Strong Winds and Hail
Severe weather reached a new high for 2019 during the final 10 days of May, with reports of damaging winds and hail on each day during the period
(Figure 9). More than 600 wind reports and nearly 200 hail reports led to damage across Iowa, Missouri, Illinois, Indiana and Ohio. A majority of the strong winds and hail occurred on May 22 (Figure 10) and May 25
(Figure 11). Wind reports during the period included an 80 mph gust near Sibley, IL (Ford County) on May 22, an 83 mph gust near Watseka, IL (Iroquois County) on May 22 and an 80 mph gust near Prestonburg, KY (Floyd County) on May 29. The latter gust was caused by a downburst that led to a fatality when a roof from a building was blown off and onto a vehicle. Hail reports included diameters of 2.5 inches near Deland, IL (Piatt County) on May 28, 3.0 inches near Kieferville, OH (Putnam County) on May 28 and 4.0 inches near Pine Village, IN (Tippecanoe County).
May 22 Southwest Missouri Tornadoes
Several destructive tornadoes impacted southwestern Missouri on May 22, including two EF-3 tornadoes (Figure 12). The first of these EF-3 tornadoes went northwest of Joplin through Carl Junction, MO (Jasper County). Peak winds of 140 mph were estimated as trees were uprooted and well-built multi-story homes were significantly damaged along the nine-mile path. Fortunately, no injuries or deaths were reported. The other EF-3 tornado impacted Golden City, MO (Barton County). Peak winds were estimated at 142 mph with a path of 12 miles and a maximum width of a half mile. Three fatalities were reported from people in their homes, along with another injury. Four other tornadoes were reported in Missouri during the evening and overnight hours. Minor to moderate riverine flooding was also reported along with flash flooding from several inches of rainfall from May 20-22.

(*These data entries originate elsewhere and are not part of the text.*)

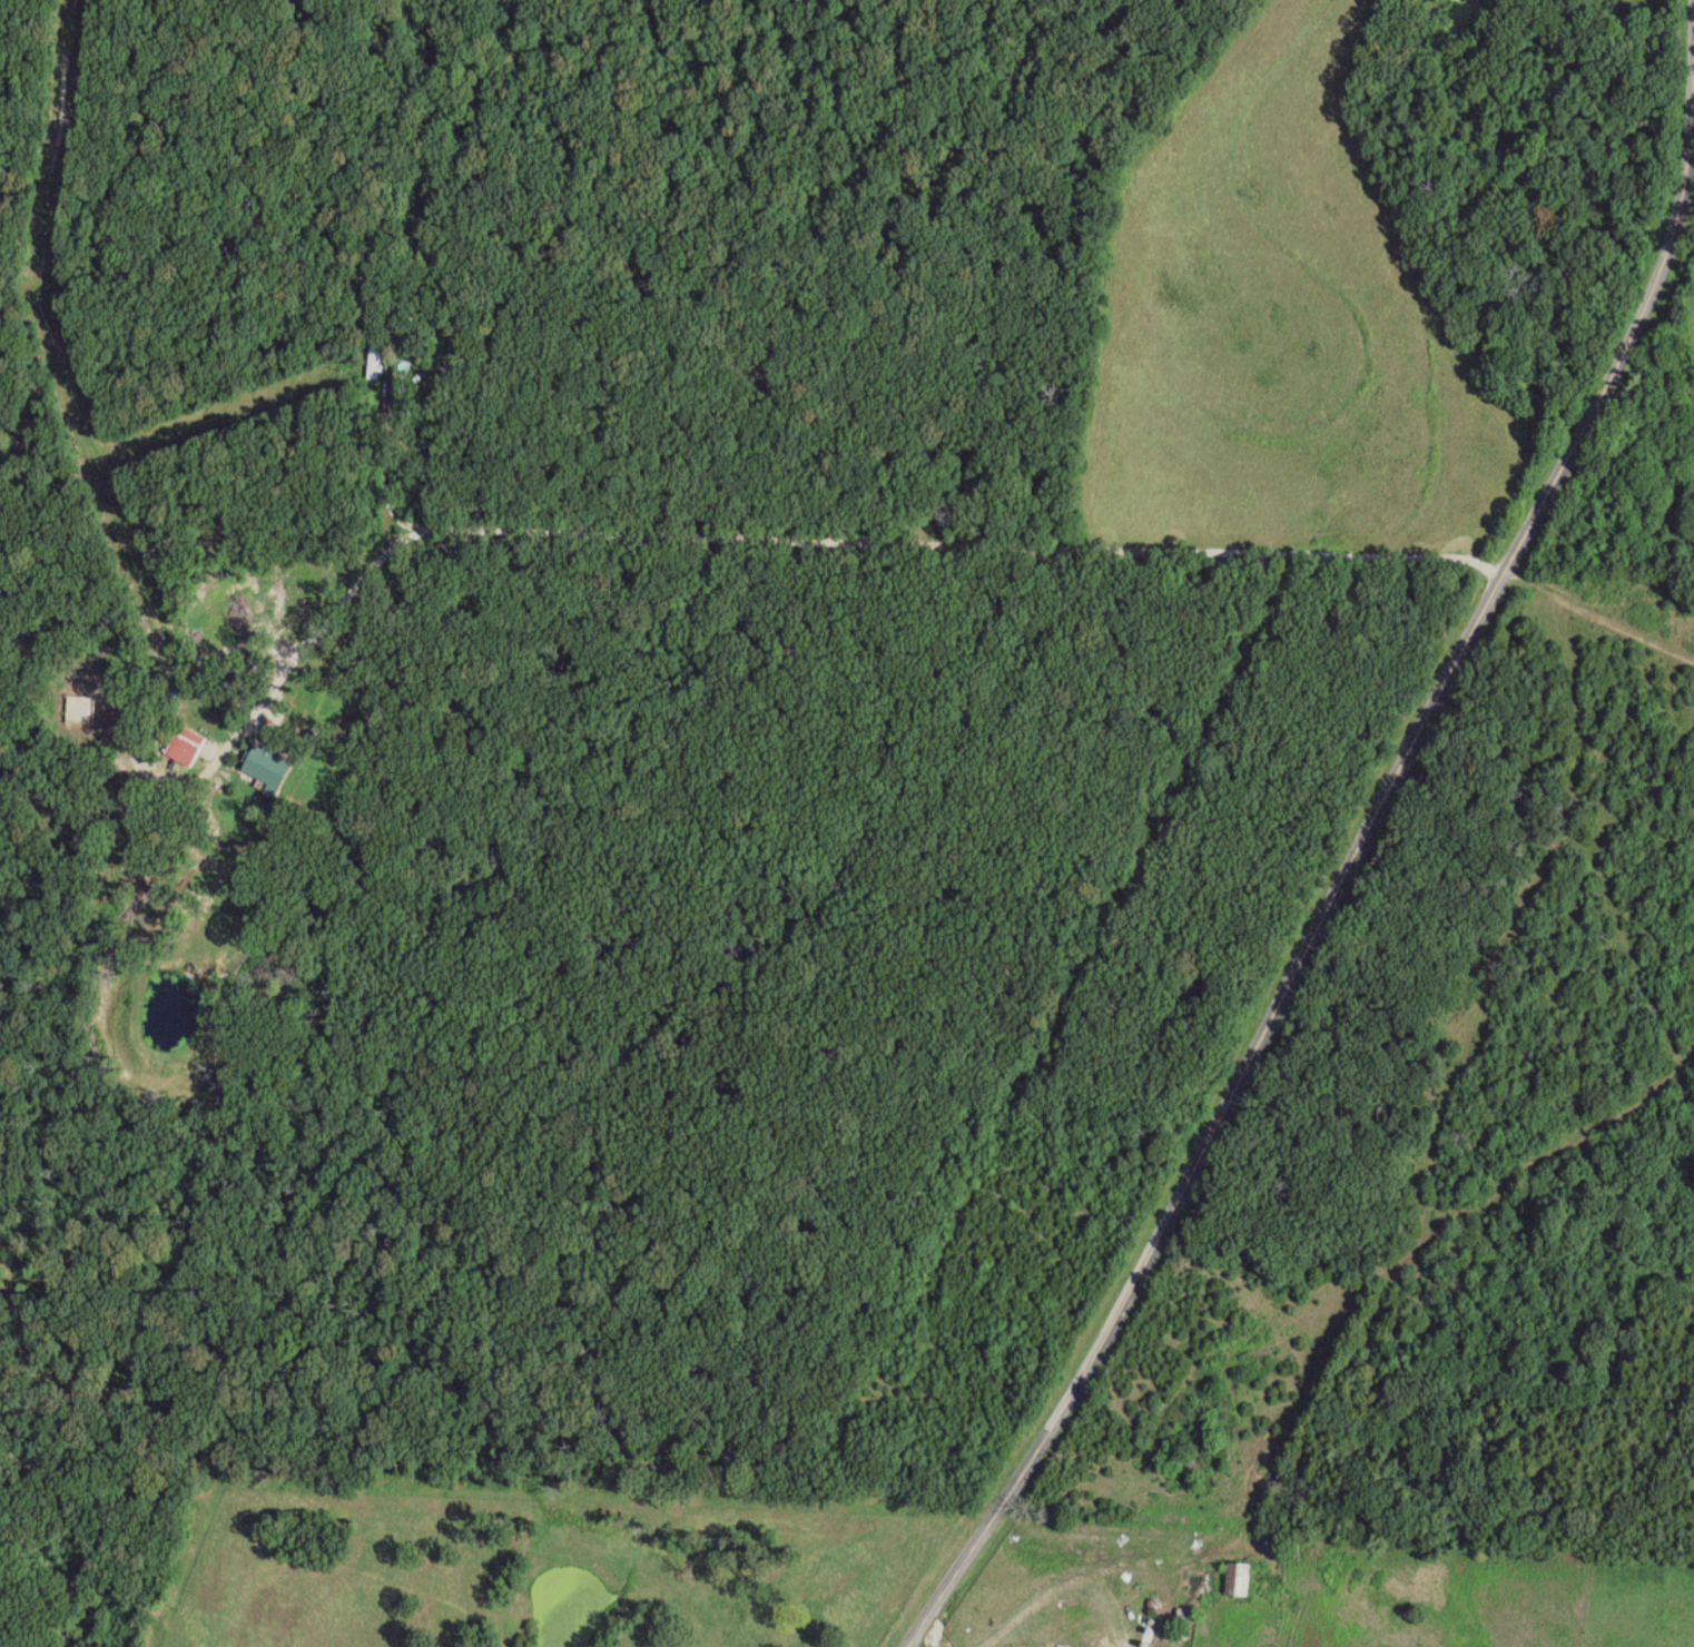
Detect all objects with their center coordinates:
building: (377, 362)
road: (1598, 614)
building: (187, 746)
building: (268, 766)
road: (1333, 905)
building: (1241, 1578)
building: (1121, 1646)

May 27-28 Tornado Outbreak
Powerful and destructive tornadoes affected parts of Iowa, Illinois, Indiana and Ohio on May 27-28 (Figure 13). Several dozen tornadoes were confirmed across the region, with three EF-3 and one EF-4 tornado in Ohio around 10-11pm local time. The strongest tornado occurred in Montgomery County, OH, packing EF-4 winds estimated at 170 mph. The storm tracked 19 miles from Brookville, to Trotwood, Dayton and Riverside for 31 minutes, with a maximum width of over half a mile. Hundreds of homes and apartment complexes were damaged along with thousands of trees. The three EF-3 tornadoes confirmed in Ohio occurred near West Milton, OH (Darke/Miami counties), near Celina, OH (Mercer County) and from eastern Montgomery into western Greene County, OH. A fatality was reported in Celina when an automobile became airborne and hit a home. An injury was also reported from the West Milton tornado as a trailer home flipped, leading to broken ribs from an occupant.
Earlier in the evening in Indiana, several more damaging tornadoes moved across the northern half of the state. An EF 3 tornado was reported near Macy (Miami and Fulton counties) with a maximum path width of a half mile and winds up to 140 mph. Two injuries at a dairy farm were reported near Roll, IN (Blackford and Wells counties) from an EF-3 tornado with 150 mph winds and a path nearly seven-tenths of a mile wide. Another tornado near Pendleton, IN (Madison County) also led to a non-life threatening injury.
Flood Waters Rise Again
Increased precipitation during the final 10 days of May kept rivers from receding once again (Figure 14). Major flooding occurred along the Mississippi River
(Figure 15) along most of the western Illinois border by the end of the period as heavy rain continued to fall. Major flooding was also reported along the Missouri River (Figure 16), Illinois River
(Figure 17), Kaskaskia River (Figure 18), South Sauk River
(Figure 19) and Grand River (Figure 20).